Please retype all of the data below, word for word.

Stored data:
────
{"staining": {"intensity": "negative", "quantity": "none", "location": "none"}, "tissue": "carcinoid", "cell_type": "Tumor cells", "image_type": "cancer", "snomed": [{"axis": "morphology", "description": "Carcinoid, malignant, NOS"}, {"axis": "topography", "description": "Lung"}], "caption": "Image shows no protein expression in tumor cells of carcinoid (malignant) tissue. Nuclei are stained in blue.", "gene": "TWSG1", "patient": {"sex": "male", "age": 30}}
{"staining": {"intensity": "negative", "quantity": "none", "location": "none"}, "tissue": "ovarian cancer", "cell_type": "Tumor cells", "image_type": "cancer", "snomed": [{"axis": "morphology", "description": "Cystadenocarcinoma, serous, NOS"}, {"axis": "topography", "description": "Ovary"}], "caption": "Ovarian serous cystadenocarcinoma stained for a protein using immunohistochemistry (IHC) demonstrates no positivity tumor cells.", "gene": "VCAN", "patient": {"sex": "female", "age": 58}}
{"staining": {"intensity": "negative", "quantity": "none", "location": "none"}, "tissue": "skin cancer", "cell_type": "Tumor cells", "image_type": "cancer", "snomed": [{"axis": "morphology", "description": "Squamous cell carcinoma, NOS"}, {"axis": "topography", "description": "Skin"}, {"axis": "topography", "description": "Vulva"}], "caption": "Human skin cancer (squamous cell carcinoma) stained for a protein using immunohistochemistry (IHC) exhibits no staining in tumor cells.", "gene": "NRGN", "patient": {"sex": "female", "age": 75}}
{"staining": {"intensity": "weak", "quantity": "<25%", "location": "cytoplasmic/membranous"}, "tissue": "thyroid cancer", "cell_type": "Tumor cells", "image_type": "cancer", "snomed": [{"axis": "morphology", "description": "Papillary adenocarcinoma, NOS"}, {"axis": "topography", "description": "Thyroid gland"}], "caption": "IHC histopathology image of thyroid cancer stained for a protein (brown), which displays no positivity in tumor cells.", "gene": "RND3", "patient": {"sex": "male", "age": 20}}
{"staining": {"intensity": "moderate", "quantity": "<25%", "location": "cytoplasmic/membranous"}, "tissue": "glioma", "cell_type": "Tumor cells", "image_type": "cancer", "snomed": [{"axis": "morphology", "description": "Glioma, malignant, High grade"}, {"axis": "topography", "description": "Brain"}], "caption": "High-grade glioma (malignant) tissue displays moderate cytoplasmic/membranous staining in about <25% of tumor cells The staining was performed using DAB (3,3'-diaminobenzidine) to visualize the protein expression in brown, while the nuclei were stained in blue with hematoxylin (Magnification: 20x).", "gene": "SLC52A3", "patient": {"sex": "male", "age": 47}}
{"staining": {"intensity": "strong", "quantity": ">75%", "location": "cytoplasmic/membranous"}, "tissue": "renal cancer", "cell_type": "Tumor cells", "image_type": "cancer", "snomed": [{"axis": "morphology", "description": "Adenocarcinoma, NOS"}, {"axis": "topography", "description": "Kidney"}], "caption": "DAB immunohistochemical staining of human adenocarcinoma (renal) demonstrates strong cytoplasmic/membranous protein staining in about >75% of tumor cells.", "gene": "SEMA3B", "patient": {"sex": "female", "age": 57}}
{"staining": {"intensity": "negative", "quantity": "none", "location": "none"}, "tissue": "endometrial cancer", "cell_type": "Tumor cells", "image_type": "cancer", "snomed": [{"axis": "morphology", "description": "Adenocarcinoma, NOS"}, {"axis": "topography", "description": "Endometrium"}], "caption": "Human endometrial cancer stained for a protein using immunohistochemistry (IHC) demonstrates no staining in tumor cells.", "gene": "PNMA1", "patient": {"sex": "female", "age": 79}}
────
— Answer space —
{"staining": {"intensity": "negative", "quantity": "none", "location": "none"}, "tissue": "carcinoid", "cell_type": "Tumor cells", "image_type": "cancer", "snomed": [{"axis": "morphology", "description": "Carcinoid, malignant, NOS"}, {"axis": "topography", "description": "Lung"}], "caption": "Image shows no protein expression in tumor cells of carcinoid (malignant) tissue. Nuclei are stained in blue.", "gene": "TWSG1", "patient": {"sex": "male", "age": 30}}
{"staining": {"intensity": "negative", "quantity": "none", "location": "none"}, "tissue": "ovarian cancer", "cell_type": "Tumor cells", "image_type": "cancer", "snomed": [{"axis": "morphology", "description": "Cystadenocarcinoma, serous, NOS"}, {"axis": "topography", "description": "Ovary"}], "caption": "Ovarian serous cystadenocarcinoma stained for a protein using immunohistochemistry (IHC) demonstrates no positivity tumor cells.", "gene": "VCAN", "patient": {"sex": "female", "age": 58}}
{"staining": {"intensity": "negative", "quantity": "none", "location": "none"}, "tissue": "skin cancer", "cell_type": "Tumor cells", "image_type": "cancer", "snomed": [{"axis": "morphology", "description": "Squamous cell carcinoma, NOS"}, {"axis": "topography", "description": "Skin"}, {"axis": "topography", "description": "Vulva"}], "caption": "Human skin cancer (squamous cell carcinoma) stained for a protein using immunohistochemistry (IHC) exhibits no staining in tumor cells.", "gene": "NRGN", "patient": {"sex": "female", "age": 75}}
{"staining": {"intensity": "weak", "quantity": "<25%", "location": "cytoplasmic/membranous"}, "tissue": "thyroid cancer", "cell_type": "Tumor cells", "image_type": "cancer", "snomed": [{"axis": "morphology", "description": "Papillary adenocarcinoma, NOS"}, {"axis": "topography", "description": "Thyroid gland"}], "caption": "IHC histopathology image of thyroid cancer stained for a protein (brown), which displays no positivity in tumor cells.", "gene": "RND3", "patient": {"sex": "male", "age": 20}}
{"staining": {"intensity": "moderate", "quantity": "<25%", "location": "cytoplasmic/membranous"}, "tissue": "glioma", "cell_type": "Tumor cells", "image_type": "cancer", "snomed": [{"axis": "morphology", "description": "Glioma, malignant, High grade"}, {"axis": "topography", "description": "Brain"}], "caption": "High-grade glioma (malignant) tissue displays moderate cytoplasmic/membranous staining in about <25% of tumor cells The staining was performed using DAB (3,3'-diaminobenzidine) to visualize the protein expression in brown, while the nuclei were stained in blue with hematoxylin (Magnification: 20x).", "gene": "SLC52A3", "patient": {"sex": "male", "age": 47}}
{"staining": {"intensity": "strong", "quantity": ">75%", "location": "cytoplasmic/membranous"}, "tissue": "renal cancer", "cell_type": "Tumor cells", "image_type": "cancer", "snomed": [{"axis": "morphology", "description": "Adenocarcinoma, NOS"}, {"axis": "topography", "description": "Kidney"}], "caption": "DAB immunohistochemical staining of human adenocarcinoma (renal) demonstrates strong cytoplasmic/membranous protein staining in about >75% of tumor cells.", "gene": "SEMA3B", "patient": {"sex": "female", "age": 57}}
{"staining": {"intensity": "negative", "quantity": "none", "location": "none"}, "tissue": "endometrial cancer", "cell_type": "Tumor cells", "image_type": "cancer", "snomed": [{"axis": "morphology", "description": "Adenocarcinoma, NOS"}, {"axis": "topography", "description": "Endometrium"}], "caption": "Human endometrial cancer stained for a protein using immunohistochemistry (IHC) demonstrates no staining in tumor cells.", "gene": "PNMA1", "patient": {"sex": "female", "age": 79}}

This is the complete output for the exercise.